TASK REQUIREMENTS
Every line in the records below with the string "hosted" is to be copied out.

Source texts of formatted documents:
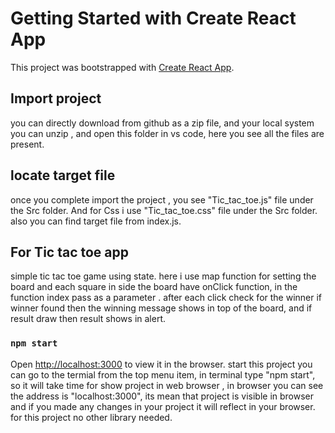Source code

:# Getting Started with Create React App

This project was bootstrapped with [Create React App](https://github.com/facebook/create-react-app).


## Import project
you can directly download from github as a zip file, and your local system you can unzip , and open this folder in vs code, here you see all the files are present.


## locate target file
once you complete import the project , you see "Tic_tac_toe.js" file under the Src folder. And for Css i use "Tic_tac_toe.css" file under the Src folder.
also you can find target file from index.js.



## For Tic tac toe app
simple tic tac toe game using state. here i use map function for setting the board and each square in side the board have onClick function, in the function index pass as a parameter . after each click check for the winner if winner found then the winning message shows in top of the board, and if result draw then result shows in alert. 



### `npm start`


Open [http://localhost:3000](http://localhost:3000) to view it in the browser.
start this project you can go to the termial from the top menu item, in terminal type "npm start",
so it will take time for show project in web browser , in browser you can see the address is "localhost:3000", its mean that project is visible in browser and if you made any changes in your project it will reflect in your browser.
for this project no other library needed.



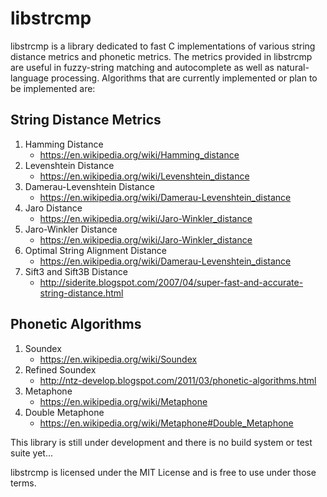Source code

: libstrcmp
=========

libstrcmp is a library dedicated to fast C implementations of various string
distance metrics and phonetic metrics. The metrics provided in libstrcmp are
useful in fuzzy-string matching and autocomplete as well as natural-language
processing. Algorithms that are currently implemented or plan to be
implemented are:

String Distance Metrics
-----------------------
1. Hamming Distance
    * https://en.wikipedia.org/wiki/Hamming_distance
2. Levenshtein Distance
    * https://en.wikipedia.org/wiki/Levenshtein_distance
3. Damerau-Levenshtein Distance
    * https://en.wikipedia.org/wiki/Damerau-Levenshtein_distance
4. Jaro Distance
    * https://en.wikipedia.org/wiki/Jaro-Winkler_distance
5. Jaro-Winkler Distance
    * https://en.wikipedia.org/wiki/Jaro-Winkler_distance
6. Optimal String Alignment Distance
    * https://en.wikipedia.org/wiki/Damerau-Levenshtein_distance
7. Sift3 and Sift3B Distance
    * http://siderite.blogspot.com/2007/04/super-fast-and-accurate-string-distance.html

Phonetic Algorithms
-------------------
1. Soundex
    * https://en.wikipedia.org/wiki/Soundex
2. Refined Soundex
    * http://ntz-develop.blogspot.com/2011/03/phonetic-algorithms.html
3. Metaphone
    * https://en.wikipedia.org/wiki/Metaphone
4. Double Metaphone
    * https://en.wikipedia.org/wiki/Metaphone#Double_Metaphone

This library is still under development and there is no build system or test
suite yet...

libstrcmp is licensed under the MIT License and is free to use under those
terms.
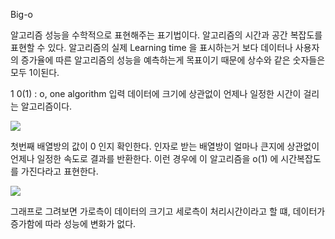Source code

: Big-o

알고리즘 성능을 수학적으로 표현해주는 표기법이다.
알고리즘의 시간과 공간 복잡도를 표현할 수 있다.
알고리즘의 실제 Learning time 을 표시하는거 보다 데이터나 사용자의 증가율에 따른 알고리즘의 성능을 예측하는게 목표이기 때문에 상수와 같은 숫자들은 모두 1이된다.

1 0(1) : o, one algorithm
입력 데이터에 크기에 상관없이 언제나 일정한 시간이 걸리는 알고리즘이다.

![](https://images.velog.io/images/matt85kim53/post/4edaaeb1-56a5-4618-8a0e-efab41b94403/image.png)

첫번째 배열방의 값이 0 인지 확인한다.
인자로 받는 배열방이 얼마나 큰지에 상관없이 언제나 일정한 속도로 결과를 반환한다.
이런 경우에 이 알고리즘을 o(1) 에 시간복잡도를 가진다라고 표현한다.

![](https://images.velog.io/images/matt85kim53/post/101e726a-5b09-4e61-b5f4-2c64bf4b483d/image.png)

그래프로 그려보면
가로측이 데이터의 크기고
세로측이 처리시간이라고 할 떄,
데이터가 증가함에 따라 성능에 변화가 없다.
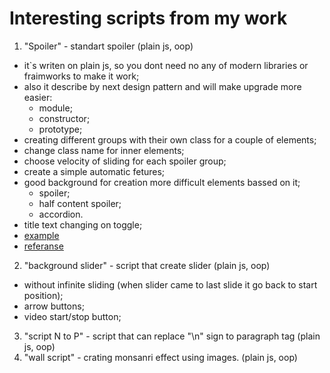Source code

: # Interesting scripts from my work

1. "Spoiler" - standart spoiler (plain js, oop)
  - it`s writen on plain js, so you dont need no any of modern libraries or fraimworks to make it work;
  - also it describe by next design pattern and will make upgrade more easier:
    - module;
    - constructor;
    - prototype;
  - creating different groups with their own class for a couple of elements;
  - change class name for inner elements;
  - choose velocity of sliding for each spoiler group;
  - create a simple automatic fetures;
  - good background for creation more difficult elements bassed on it;
    - spoiler;
    - half content spoiler;
    - accordion.
  - title text changing on toggle;
  - [example](http://s.codepen.io/Ceditvodu/debug/yORmaO)
  - [referanse](https://github.com/Ceditvodu/work-scripts/wiki/Spoiler)
2. "background slider" - script that create slider (plain js, oop)
  - without infinite sliding (when slider came to last slide it go back to start position);
  - arrow buttons; 
  - video start/stop button;
3. "script N to P" - script that can replace "\n" sign to paragraph tag (plain js, oop)
4. "wall script" - crating monsanri effect using images. (plain js, oop)

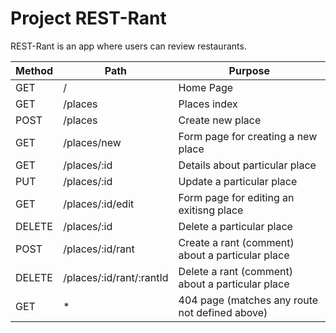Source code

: # Project REST-Rant

REST-Rant is an app where users can review restaurants.

Method | Path | Purpose
---|---|---
GET              | /                |Home Page
GET           | /places              |Places index
POST        |   /places              |Create new place
GET       |   /places/new            |Form page for creating a new place
GET       |   /places/:id            |Details about particular place
PUT      |    /places/:id            |Update a particular place
GET      |  /places/:id/edit         |Form page for editing an exitisng place
DELETE   |    /places/:id            |Delete a particular place
POST    |   /places/:id/rant         |Create a rant (comment) about a particular place
DELETE | /places/:id/rant/:rantId    |Delete a rant (comment) about a particular place
GET    |           *                 |404 page (matches any route not defined above)


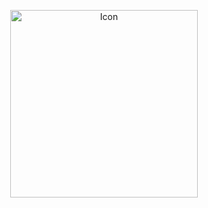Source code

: <p align="center">
  <img src="https://github.com/user-attachments/assets/e23934f3-982a-4c6b-be7a-33aaed5dd77a" alt="Icon" width="300" height="300">
</p>
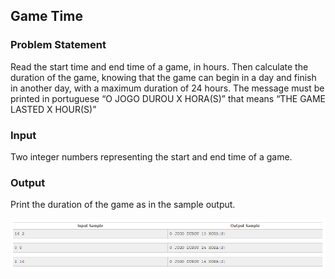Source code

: ## Game Time

### Problem Statement
<p>
Read the start time and end time of a game, in hours. Then calculate the duration of the game, knowing that the game can begin in a day and finish in another day, with a maximum duration of 24 hours. The message must be printed in portuguese “O JOGO DUROU X HORA(S)” that means “THE GAME LASTED X HOUR(S)”
</p>


### Input
Two integer numbers representing the start and end time of a game.
### Output
Print the duration of the game as in the sample output.

<img src = "./image/Screenshot.png">
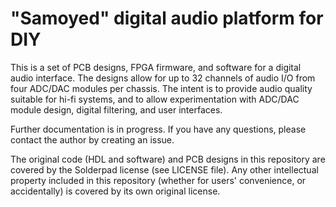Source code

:# "Samoyed" digital audio platform for DIY

This is a set of PCB designs, FPGA firmware, and software for a digital audio interface.  The designs allow for up to 32 channels of audio I/O from four ADC/DAC modules per chassis.  The intent is to provide audio quality suitable for hi-fi systems, and to allow experimentation with ADC/DAC module design, digital filtering, and user interfaces.

Further documentation is in progress.  If you have any questions, please contact the author by creating an issue.

The original code (HDL and software) and PCB designs in this repository are covered by the Solderpad license (see LICENSE file).  Any other intellectual property included in this repository (whether for users' convenience, or accidentally) is covered by its own original license.



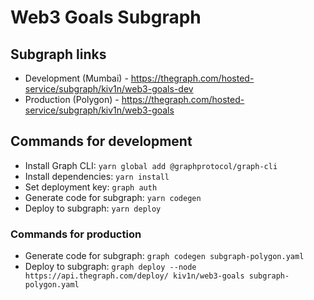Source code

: # Web3 Goals Subgraph

## Subgraph links

- Development (Mumbai) - https://thegraph.com/hosted-service/subgraph/kiv1n/web3-goals-dev
- Production (Polygon) - https://thegraph.com/hosted-service/subgraph/kiv1n/web3-goals

## Commands for development

- Install Graph CLI: `yarn global add @graphprotocol/graph-cli`
- Install dependencies: `yarn install`
- Set deployment key: `graph auth`
- Generate code for subgraph: `yarn codegen`
- Deploy to subgraph: `yarn deploy`

### Commands for production

- Generate code for subgraph: `graph codegen subgraph-polygon.yaml`
- Deploy to subgraph: `graph deploy --node https://api.thegraph.com/deploy/ kiv1n/web3-goals subgraph-polygon.yaml`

WRITTEN RESPONSE
- Development (Mumbai) - https://thegraph.com/hosted-service/subgraph/kiv1n/web3-goals-dev
- Production (Polygon) - https://thegraph.com/hosted-service/subgraph/kiv1n/web3-goals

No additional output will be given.